What is expected: Starting with the opening line of the material, restate every line word for word, and end on the line containing "boots: none [204,195,247,236]".

Input:
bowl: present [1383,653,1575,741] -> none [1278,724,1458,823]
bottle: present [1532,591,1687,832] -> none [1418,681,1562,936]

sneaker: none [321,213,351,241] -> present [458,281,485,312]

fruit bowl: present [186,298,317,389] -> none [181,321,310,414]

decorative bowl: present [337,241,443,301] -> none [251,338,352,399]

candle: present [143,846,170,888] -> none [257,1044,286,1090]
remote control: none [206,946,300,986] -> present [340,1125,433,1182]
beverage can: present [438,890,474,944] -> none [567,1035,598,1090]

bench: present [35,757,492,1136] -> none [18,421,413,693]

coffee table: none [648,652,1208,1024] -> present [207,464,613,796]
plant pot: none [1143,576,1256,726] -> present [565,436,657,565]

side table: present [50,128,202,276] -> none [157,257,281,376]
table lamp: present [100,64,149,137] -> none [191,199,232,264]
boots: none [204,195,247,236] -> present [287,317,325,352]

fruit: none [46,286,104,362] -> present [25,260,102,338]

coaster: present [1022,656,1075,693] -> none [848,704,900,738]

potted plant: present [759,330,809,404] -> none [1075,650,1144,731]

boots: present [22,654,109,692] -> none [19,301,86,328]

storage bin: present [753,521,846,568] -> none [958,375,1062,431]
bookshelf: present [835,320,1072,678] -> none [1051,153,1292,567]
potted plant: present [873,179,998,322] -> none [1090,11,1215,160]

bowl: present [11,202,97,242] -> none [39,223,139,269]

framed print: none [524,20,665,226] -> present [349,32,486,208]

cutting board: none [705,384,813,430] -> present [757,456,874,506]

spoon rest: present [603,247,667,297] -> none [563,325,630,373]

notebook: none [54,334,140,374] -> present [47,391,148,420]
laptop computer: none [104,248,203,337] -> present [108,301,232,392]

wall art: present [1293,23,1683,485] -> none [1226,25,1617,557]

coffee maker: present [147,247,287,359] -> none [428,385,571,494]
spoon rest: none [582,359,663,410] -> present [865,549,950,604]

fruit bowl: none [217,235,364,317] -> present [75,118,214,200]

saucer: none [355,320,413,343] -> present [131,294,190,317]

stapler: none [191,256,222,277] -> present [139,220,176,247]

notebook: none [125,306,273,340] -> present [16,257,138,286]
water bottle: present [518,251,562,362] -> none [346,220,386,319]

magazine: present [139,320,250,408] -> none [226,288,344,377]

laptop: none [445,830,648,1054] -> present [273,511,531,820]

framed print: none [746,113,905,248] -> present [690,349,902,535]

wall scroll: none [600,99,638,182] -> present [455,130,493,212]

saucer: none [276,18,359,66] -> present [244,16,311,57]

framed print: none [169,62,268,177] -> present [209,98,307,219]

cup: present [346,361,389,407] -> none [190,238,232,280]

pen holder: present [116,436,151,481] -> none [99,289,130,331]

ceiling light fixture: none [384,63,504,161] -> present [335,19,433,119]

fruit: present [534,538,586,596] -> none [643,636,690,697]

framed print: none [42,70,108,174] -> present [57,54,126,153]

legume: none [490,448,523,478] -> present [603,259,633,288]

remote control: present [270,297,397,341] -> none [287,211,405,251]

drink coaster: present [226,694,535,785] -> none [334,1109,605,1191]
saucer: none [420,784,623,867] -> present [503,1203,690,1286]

Task answer:
bowl: present [1383,653,1575,741] -> none [1278,724,1458,823]
bottle: present [1532,591,1687,832] -> none [1418,681,1562,936]

sneaker: none [321,213,351,241] -> present [458,281,485,312]

fruit bowl: present [186,298,317,389] -> none [181,321,310,414]

decorative bowl: present [337,241,443,301] -> none [251,338,352,399]

candle: present [143,846,170,888] -> none [257,1044,286,1090]
remote control: none [206,946,300,986] -> present [340,1125,433,1182]
beverage can: present [438,890,474,944] -> none [567,1035,598,1090]

bench: present [35,757,492,1136] -> none [18,421,413,693]

coffee table: none [648,652,1208,1024] -> present [207,464,613,796]
plant pot: none [1143,576,1256,726] -> present [565,436,657,565]

side table: present [50,128,202,276] -> none [157,257,281,376]
table lamp: present [100,64,149,137] -> none [191,199,232,264]
boots: none [204,195,247,236] -> present [287,317,325,352]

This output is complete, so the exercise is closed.